Extract the full mailing-list message about betterness and Quality, keeping every line unchanged.
Start of Document section
[MD] Betterness - 4 levels of!
118
ununoctiums at gmail.com
Wed Nov 10 09:13:04 PST 2010
>
> Hi Ham,
>
[Ham]
"Survival of the fittest" is the concept on which I suspect Pirsig built his
"Quality moves to betterness" thesis.
[Mark]
I also see the term "evolution" being used in its biological sense. That is
adaptation. Being a biologist, I perhaps bring in all sorts of learned
notions of what that is all about. What I struggle with is the concept of
adaptation to what? I suppose the answer is Quality. That is, dynamic
quality is adapting to the pressures of Quality. The resulting expression
due to that adaptation is the species of static quality. While this could
work, the analogy has a lot of flaws. For example, the environment that we
are adapting to is continually changing as well. We could then say that
this represents dynamic quality as well. In this way Quality would
represent the "conceptual" framework in which all of this is taking place.
This could be represented by the symbol of yin and yang where the circle
itself represents Quality. This is difficult to translate into a conceptual
metaphysics, and is why I try to bring in other analogies and philosophies
of old to try to bridge some issues I have. Obviously a finger cannot point
at itself. So these analogies are never true to the subject, but they do
provide awareness of Quality, which is all I ask for.
[Ham]
> Certainly, as a product of the uncreated Source, we are constituted of its
> essential attributes, Sensibility and Freedom being the most significant. I
> suppose you could say that man is created in the "mold" of God's essence. As
> far as a "negative image" is concerned, I don't see how that factors into
> your paradigm. Man is a negation -- a 'zero' -- from the git-go. The
> "boundaries" that you speak of in terms of a "mold" are the limits of man's
> finite beingness. Everything that he experiences (i.e., negates) represents
> a sensible value added to his nothingness. In the final analysis, his
> being-in-the-world is entirely consumed by the value which replaces it. This
> "secondary negation", the active process of experience, cancels the former
> and restores the negate to its "value-quotient" in Essence.
End of Document section
Start of Exercise data
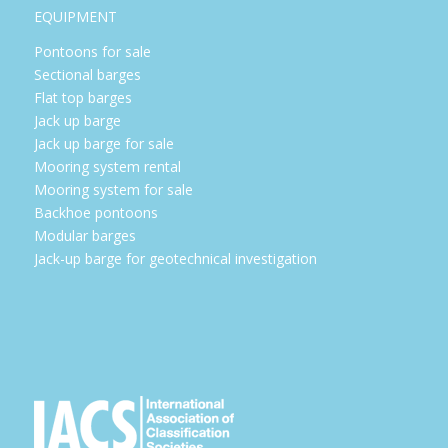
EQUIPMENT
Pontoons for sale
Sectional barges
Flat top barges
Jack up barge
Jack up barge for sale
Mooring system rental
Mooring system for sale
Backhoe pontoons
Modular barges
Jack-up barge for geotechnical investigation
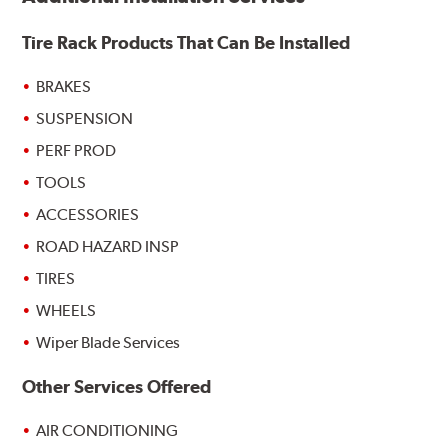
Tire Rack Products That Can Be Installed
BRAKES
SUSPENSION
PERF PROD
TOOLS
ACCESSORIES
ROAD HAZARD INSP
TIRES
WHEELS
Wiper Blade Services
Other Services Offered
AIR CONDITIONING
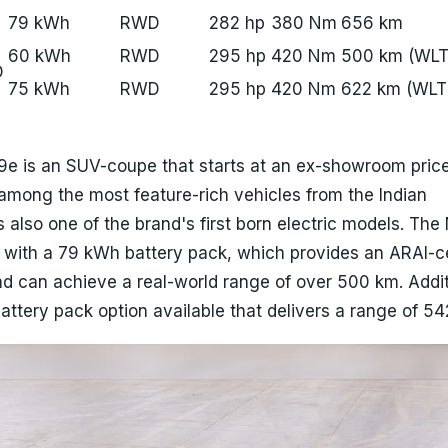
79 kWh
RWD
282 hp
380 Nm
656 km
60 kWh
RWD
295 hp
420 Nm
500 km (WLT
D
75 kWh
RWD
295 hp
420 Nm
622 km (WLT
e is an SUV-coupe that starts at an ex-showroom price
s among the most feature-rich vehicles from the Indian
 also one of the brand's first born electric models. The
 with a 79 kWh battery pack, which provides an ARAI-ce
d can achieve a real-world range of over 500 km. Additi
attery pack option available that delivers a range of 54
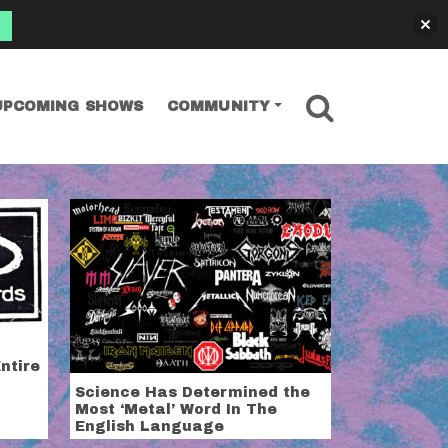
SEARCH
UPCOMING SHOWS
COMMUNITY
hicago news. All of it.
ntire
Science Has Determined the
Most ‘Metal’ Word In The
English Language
End of Exercise data
_Result below_
[MD] Betterness - 4 levels of!
118
ununoctiums at gmail.com
Wed Nov 10 09:13:04 PST 2010
>
> Hi Ham,
>
[Ham]
"Survival of the fittest" is the concept on which I suspect Pirsig built his
"Quality moves to betterness" thesis.
[Mark]
I also see the term "evolution" being used in its biological sense. That is
adaptation. Being a biologist, I perhaps bring in all sorts of learned
notions of what that is all about. What I struggle with is the concept of
adaptation to what? I suppose the answer is Quality. That is, dynamic
quality is adapting to the pressures of Quality. The resulting expression
due to that adaptation is the species of static quality. While this could
work, the analogy has a lot of flaws. For example, the environment that we
are adapting to is continually changing as well. We could then say that
this represents dynamic quality as well. In this way Quality would
represent the "conceptual" framework in which all of this is taking place.
This could be represented by the symbol of yin and yang where the circle
itself represents Quality. This is difficult to translate into a conceptual
metaphysics, and is why I try to bring in other analogies and philosophies
of old to try to bridge some issues I have. Obviously a finger cannot point
at itself. So these analogies are never true to the subject, but they do
provide awareness of Quality, which is all I ask for.
[Ham]
> Certainly, as a product of the uncreated Source, we are constituted of its
> essential attributes, Sensibility and Freedom being the most significant. I
> suppose you could say that man is created in the "mold" of God's essence. As
> far as a "negative image" is concerned, I don't see how that factors into
> your paradigm. Man is a negation -- a 'zero' -- from the git-go. The
> "boundaries" that you speak of in terms of a "mold" are the limits of man's
> finite beingness. Everything that he experiences (i.e., negates) represents
> a sensible value added to his nothingness. In the final analysis, his
> being-in-the-world is entirely consumed by the value which replaces it. This
> "secondary negation", the active process of experience, cancels the former
> and restores the negate to its "value-quotient" in Essence.